• _What you should do_
Among the lines of data below, reproduce only those from the one with "80 281 6.62" through the one with "41 308 5.16", exactly as they stand, both ends included.

• _Entries shown_
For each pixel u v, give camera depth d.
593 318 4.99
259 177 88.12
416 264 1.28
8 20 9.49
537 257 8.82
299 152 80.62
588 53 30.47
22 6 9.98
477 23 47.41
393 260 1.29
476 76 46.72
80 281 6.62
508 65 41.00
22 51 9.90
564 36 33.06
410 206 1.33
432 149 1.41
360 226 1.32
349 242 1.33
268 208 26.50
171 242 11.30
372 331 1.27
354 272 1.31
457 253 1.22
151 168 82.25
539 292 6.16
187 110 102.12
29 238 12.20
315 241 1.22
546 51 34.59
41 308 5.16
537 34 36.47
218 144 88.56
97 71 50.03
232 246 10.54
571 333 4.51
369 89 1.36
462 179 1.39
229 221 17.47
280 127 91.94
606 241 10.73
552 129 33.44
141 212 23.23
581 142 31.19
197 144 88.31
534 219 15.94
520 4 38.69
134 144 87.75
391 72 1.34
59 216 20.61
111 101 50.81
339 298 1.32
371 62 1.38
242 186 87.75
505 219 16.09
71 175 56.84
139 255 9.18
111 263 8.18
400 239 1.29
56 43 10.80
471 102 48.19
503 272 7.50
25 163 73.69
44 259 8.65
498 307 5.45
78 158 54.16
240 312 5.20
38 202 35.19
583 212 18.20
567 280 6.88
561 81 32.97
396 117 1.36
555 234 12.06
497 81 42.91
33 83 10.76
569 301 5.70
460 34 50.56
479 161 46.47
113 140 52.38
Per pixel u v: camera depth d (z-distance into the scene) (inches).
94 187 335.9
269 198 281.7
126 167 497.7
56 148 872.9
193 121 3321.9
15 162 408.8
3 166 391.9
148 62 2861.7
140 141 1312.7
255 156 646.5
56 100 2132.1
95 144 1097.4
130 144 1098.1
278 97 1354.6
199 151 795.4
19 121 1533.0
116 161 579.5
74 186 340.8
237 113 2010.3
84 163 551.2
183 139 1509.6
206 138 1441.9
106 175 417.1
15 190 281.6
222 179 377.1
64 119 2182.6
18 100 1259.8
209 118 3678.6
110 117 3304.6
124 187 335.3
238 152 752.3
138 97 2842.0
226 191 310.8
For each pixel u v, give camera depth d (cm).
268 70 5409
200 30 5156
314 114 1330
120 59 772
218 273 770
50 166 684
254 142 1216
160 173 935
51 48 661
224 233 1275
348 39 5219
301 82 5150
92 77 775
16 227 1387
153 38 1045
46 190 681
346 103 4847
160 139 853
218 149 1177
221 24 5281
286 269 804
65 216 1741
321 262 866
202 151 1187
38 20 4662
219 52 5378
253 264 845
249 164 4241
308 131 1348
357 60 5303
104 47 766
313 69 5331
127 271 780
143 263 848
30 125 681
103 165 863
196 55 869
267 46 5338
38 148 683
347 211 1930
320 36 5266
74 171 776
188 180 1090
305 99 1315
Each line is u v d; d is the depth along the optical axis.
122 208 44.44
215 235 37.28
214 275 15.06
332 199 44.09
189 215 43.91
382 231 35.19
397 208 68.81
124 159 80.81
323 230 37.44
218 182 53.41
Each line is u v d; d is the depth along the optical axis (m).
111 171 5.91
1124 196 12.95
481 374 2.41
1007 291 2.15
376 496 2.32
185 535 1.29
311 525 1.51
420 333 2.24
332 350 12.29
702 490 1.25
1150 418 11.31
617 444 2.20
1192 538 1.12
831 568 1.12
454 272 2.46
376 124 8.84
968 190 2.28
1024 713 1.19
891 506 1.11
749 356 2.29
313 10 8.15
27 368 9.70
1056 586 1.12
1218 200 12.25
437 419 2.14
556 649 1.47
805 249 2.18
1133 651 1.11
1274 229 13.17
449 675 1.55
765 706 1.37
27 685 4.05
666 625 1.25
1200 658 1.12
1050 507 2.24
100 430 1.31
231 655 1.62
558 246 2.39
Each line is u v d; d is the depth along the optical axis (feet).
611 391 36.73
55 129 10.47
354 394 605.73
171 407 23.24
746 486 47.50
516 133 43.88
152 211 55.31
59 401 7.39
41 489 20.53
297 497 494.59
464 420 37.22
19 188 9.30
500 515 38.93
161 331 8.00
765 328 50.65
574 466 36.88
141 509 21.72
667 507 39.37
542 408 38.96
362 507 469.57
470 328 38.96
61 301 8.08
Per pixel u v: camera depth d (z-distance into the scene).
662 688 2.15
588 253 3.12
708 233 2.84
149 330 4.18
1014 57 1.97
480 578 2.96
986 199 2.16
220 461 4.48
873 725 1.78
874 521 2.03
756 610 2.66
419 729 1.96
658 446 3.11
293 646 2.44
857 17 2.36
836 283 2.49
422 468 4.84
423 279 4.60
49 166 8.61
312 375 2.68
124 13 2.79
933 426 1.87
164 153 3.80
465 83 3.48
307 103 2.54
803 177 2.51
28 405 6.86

• _Result of the task_
80 281 6.62
508 65 41.00
22 51 9.90
564 36 33.06
410 206 1.33
432 149 1.41
360 226 1.32
349 242 1.33
268 208 26.50
171 242 11.30
372 331 1.27
354 272 1.31
457 253 1.22
151 168 82.25
539 292 6.16
187 110 102.12
29 238 12.20
315 241 1.22
546 51 34.59
41 308 5.16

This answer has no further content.